Florida Approves Ballot Amendment to Restore Voting Rights of 1.4 Million People With Felony Records

ORLANDO, Fla. — Florida voters approved a ballot measure Tuesday night that will restore voting rights to an estimated 1.4 million people with felony records in the critical swing state.

Amendment 4 passed by 64 percent and would re-enfranchise all felons in the state, save those convicted of murder or sex offenses. The amendment was supported by progressive groups, civil liberty organizations, conservative groups aligned with the Koch brothers, and a bevy of celebrities. It also received a groundswell of grassroots support from ex-offenders and their families, who say those who paid their debt to society should be returned to full citizenship.

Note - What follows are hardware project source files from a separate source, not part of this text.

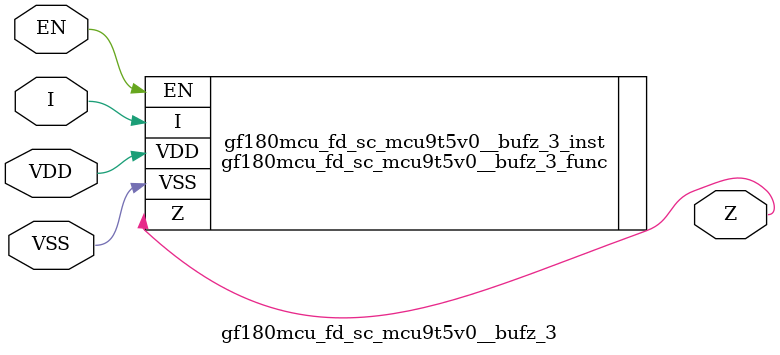
<source format=v>

module gf180mcu_fd_sc_mcu9t5v0__bufz_3( EN, I, Z, VDD, VSS );
input EN, I;
inout VDD, VSS;
output Z;

   `ifdef FUNCTIONAL  //  functional //

	gf180mcu_fd_sc_mcu9t5v0__bufz_3_func gf180mcu_fd_sc_mcu9t5v0__bufz_3_behav_inst(.EN(EN),.I(I),.Z(Z),.VDD(VDD),.VSS(VSS));

   `else

	gf180mcu_fd_sc_mcu9t5v0__bufz_3_func gf180mcu_fd_sc_mcu9t5v0__bufz_3_inst(.EN(EN),.I(I),.Z(Z),.VDD(VDD),.VSS(VSS));

	// spec_gates_begin


	// spec_gates_end



   specify

	// specify_block_begin

	// comb arc EN --> Z
	 (EN => Z) = (1.0,1.0);

	// comb arc I --> Z
	 (I => Z) = (1.0,1.0);

	// specify_block_end

   endspecify

   `endif

endmodule

</source>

“We have returned!” Desmond Meade, president of Florida Rights Restoration Coalition, told a room of overjoyed supporters, some of them teary-eyed, at an election night watch party in Orlando. Drake’s “Started From The Bottom” blared over the sound system.

“This was a campaign about inclusion,” Meade continued. “Those numbers represented what happens when we come together along the lines of humanity and reach each other where we’re at. That’s what happens when we’re able to transcend partisan politics and bickering, when we’re able to transence racial anxieties and discourse, when we’re able to come together as God’s children.”

Florida was one of four states that impose lifetime bans on voting for people with felony records. The two remaining states are Iowa and Kentucky. Virginia has a similar provision, but the last two governors have used their executive powers to restore voting rights of those affected.

Thirty-three states have various laws disenfranchising felony offenders and those under law enforcement supervision, impacting an estimated 6.1 million potential voters, according to a 2016 Sentencing Project report.

Former offenders in Florida could petition the governor for clemency to have their voting rights restored, but in 2011 then-governor Rick Scott, who is running for the U.S. Senate this year, rewrote the rules, making Florida the toughest state in the U.S. for felons to regain their voting rights.

“Ultimately, we are citizens, we are in the community, we do want to have a say—I know I do—and this is a great way to have that opportunity,” says Bryan Russi, 42, of Orlando, an ex-felon and current real estate agent. “It’s not Republican or Democrat, it’s a human thing. Everyone has people who have been affected.”

Kim Lawrance, an activist whose 18-year-old daughter is currently incarcerated, would like to see her child be able to vote one day. “They should be able to come home and get reintegrated into society,” Lawrance says. “When you’re time is done, it’s done.”

One estimate says that 10 percent of all Floridians who are otherwise eligible to vote have been disenfranchised by the law.

Felon disenfranchisement also disproportionately affects black residents. One out of every 13 African-Americans in the U.S. has lost their voting rights due to felony disenfranchisement laws, compared to one in every 56 non-black voters, the Sentencing Project report said.

Florida’s felony disenfranchisement laws were, like those in many other states, a vestige of the its racist 19th century “Black Codes,” which attempted to systematically criminalize freed slaves following the Civil War, and then bar them from voting.

In a statement, ACLU of Florida Executive Director Howard Simon celebrated what he called “one of the largest expansions of the franchise in our nation’s history” but warned that the fight was not over.

Shortly after Amendment 4 passed, Trump-aligned Republican Ron DeSantis narrowly defeated progressive Democrat Andrew Gillum in the race for Florida governor.

“The constitutional amendment the voters have now approved is not the end of this saga; it is more like the end of the beginning,” Simon said. “In the days and weeks ahead we will seek to work with newly elected Governor to ensure that Amendment 4 is implemented as intended by the Floridians who placed it on the ballot and voted to approve it—without delay and without imposing more burdens on the process to register to vote.”